I need to design a data model for an Amazon S3-like application. Let's simplify the problem into 3 key concepts - users, buckets and objects. There are many ways to design this model - I'll list two.
Three Kinds - User, Bucket and Object. Each Object has a Bucket as its parent. Each Bucket has a User as its parent. User is the root.
Dynamic Kinds - Users are stored in the User kind and buckets are stored in the Bucket kind - same as #1. However objects within a bucket are stored in a dynamic kind named "<BucketID>_Object". There is no parent / child relationship between bucket and object entities anymore. This relationship is established by the name of the object kind.

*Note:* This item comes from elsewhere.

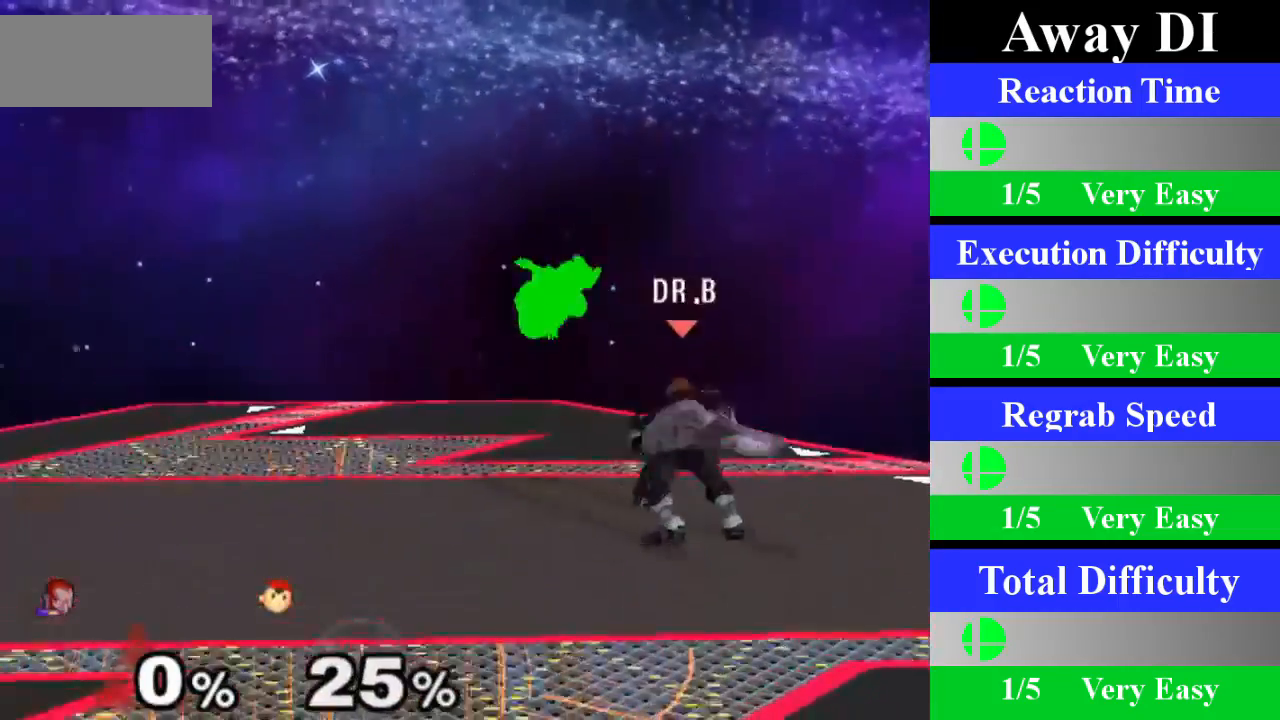
{"buttons": [], "left_stick": "center", "right_stick": "center", "events": [[84, "left_stick", "left"], [501, "left_stick", "center"]]}
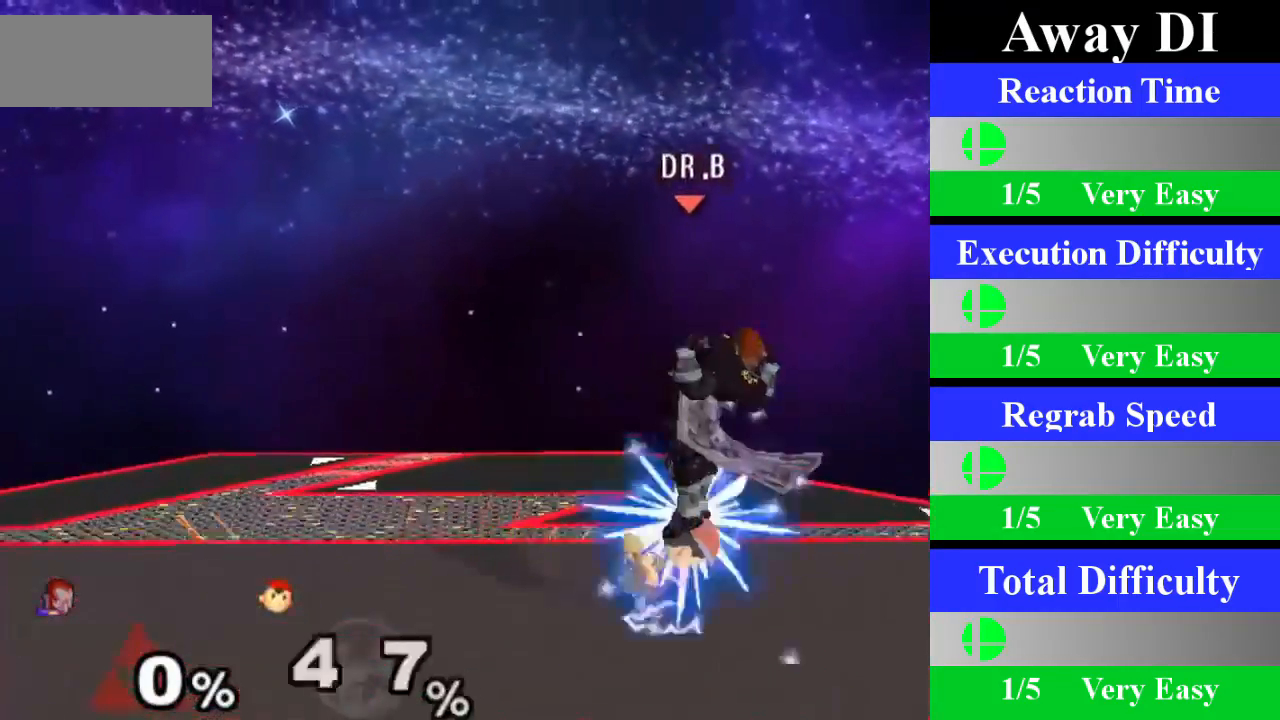
{"buttons": [], "left_stick": "center", "right_stick": "center", "events": [[200, "B", "down"], [200, "left_stick", "down"], [250, "B", "up"], [367, "left_stick", "center"]]}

#1 is of course the more intuitive and traditional model. One can argue that #2 is radical while others may say ridiculous.
Why am I thinking about #2? - In my application, properties defined on objects can vary from bucket to bucket. These properties are specified by the user at bucket creation time. Also, all properties on objects need to be queryable. A dynamic object kind per bucket allows me to support these requirements. Moreover, because my object kind is now a root kind, I no longer need to apply ancestor filters which means I get an index on each object property for free. In Model #1 I am forced to apply ancestor filters which means that I need a custom index for every property I want to query against.
I apologize for the convoluted explanation. I'll try better if it's not clear.
My questions are - is #2 a totally outrageous model? With #2 my kinds can potentially run into the 10s of thousands. Is that ok? I understand there's a limit on the number of custom indexes. But I am not creating custom indexes on my dynamic kinds but only relying on the automatic indexes.
Thanks, Keyur